Prepara tu escapada a Córdoba

Córdoba es por derecho propio una de las ciudades andaluzas que no puedes dejar de visitar. Por su gastronomía, por las calles de su Judería, por Medina Azahara, por la mezquita-catedral, por su Puente Romano y por tantas otras cosas, si nunca has estado, este es el momento de visitar la ciudad. Y si ya has estado, ¿qué mejor que una nueva escapada para relajarte a orillas del Guadalquivir?

Córdoba fue capital del Califato Omeya, y esa presencia se desprende por todos sus poros. Capital política, cultural y económica, Abderramán III la dirigió su periodo de mayor esplendor. Sin embargo, el monumento más emblemático de la ciudad, la mezquita-catedral, comenzó a construirse antes de su califato de mediados del siglo X.

La visita a la mezquita-catedral es inexcusable: fue la segunda mezquita más grande del mundo, con casi 25.000 metros cuadrados, sólo por detrás de la mezquita de La Meca. Tras la reconquista cristiana fue convertida en catedral, en el año 1.236. La mezquita-catedral fue declarada Patrimonio Mundial de la Humanidad en 1984, declaración que fue ampliada a todo el centro histórico de Córdoba diez años después.

La presencia árabe también se mantiene en Medina Azahara, una ciudad palatina cuya construcción fue ordenada por Abderramán III, y que fue en su día símbolo del poder del califato. Desde este año es, como la mezquita-catedral, como el centro histórico y como los patios, Patrimonio de la Humanidad. No hay ciudad que merezca la máxima protección de la UNESCO para cuatro de sus monumentos y esto da una idea del potencial y la importancia histórica que tuvo Córdoba. Hoy es más fácil encontrar el mejor alojamiento en Córdoba capital, lugares desde donde disfrutar de todas estas maravillas.

Si la herencia árabe es imponente, tampoco se queda atrás la romana, con su máxima expresión en el puente que cruza el Guadalquivir, construido en el siglo I y el único que cruzaba el río hasta el siglo XX. El paseo por el Puente Romano a última hora de la tarde es, sencillamente, uno de esos placeres inolvidables. De la presencia del imperio quedan también las columnas corintias del Templo Romano, la mayor parte de cuyos restos se custodian en el Museo Arqueológico y Etnológico. De la época cristiana, tampoco deberías perderte el Alcázar, con sus patios mudéjares.

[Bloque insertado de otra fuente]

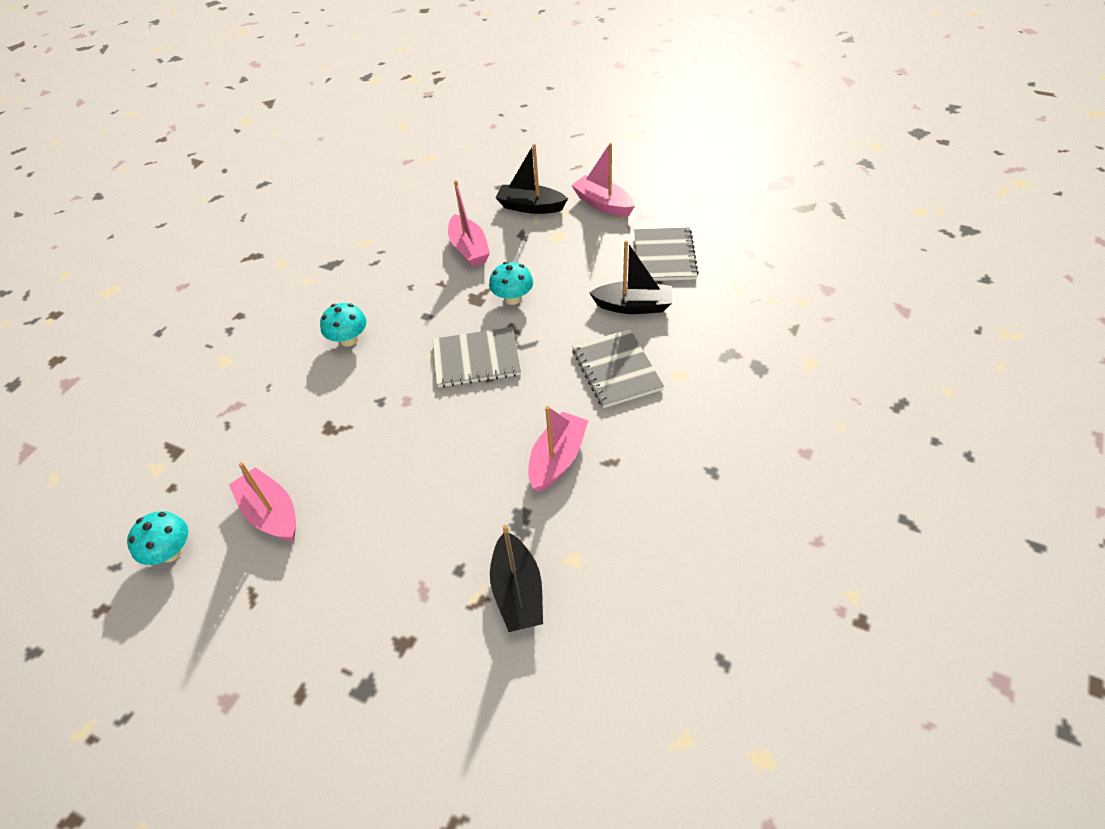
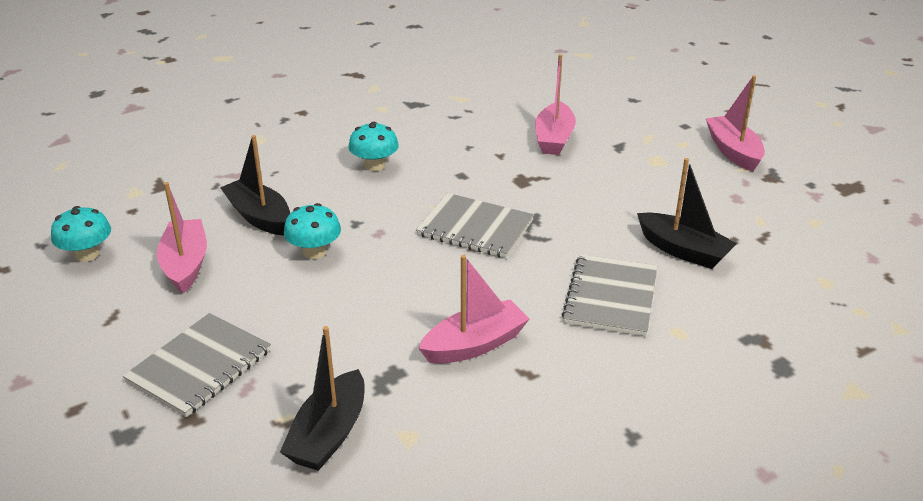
camera: 30 degrees right, 15 degrees down
(513, 298) = (559, 194): turquoise mushroom -> turquoise mushroom (314, 252)
(530, 207) = (650, 127): black boat -> black boat (259, 216)
(664, 256) = (762, 221): grey notebook -> grey notebook (200, 366)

Una vez visitados sus impresionantes monumentos históricos, Córdoba es una ciudad por la que callejear. No en vano, su judería es un intrincado laberinto de callejones y placitas escondidas. De todas, la Calleja de las Flores es la más conocida y es, en sí misma, un cuadro de colores verdes, rojos y azules sobre fondo de blanco encalado. ¡No olvides la vista a la torre de la Mezquita desde la plaza!

La cuesta del Bailío o el Callejón de las Siete Cabezas son algunas de esas otras calles cordobesas que no debes perderte. Igual que no debes pasar por Córdoba sin visitar la Plaza de las Tendillas y la Plaza de la Corredera. Pero esta ciudad siempre coqueta se viste de gala en mayo, cuando los vecinos se esmeran en hacer de sus patios una experiencia para la vista.

Por último, si cuando termines de este recorrido aprieta el hambre, recuerda que estás en un lugar con gastronomía propia: flamenquines, salmorejo y muchas otras delicias te esperan en alguna de sus tabernas.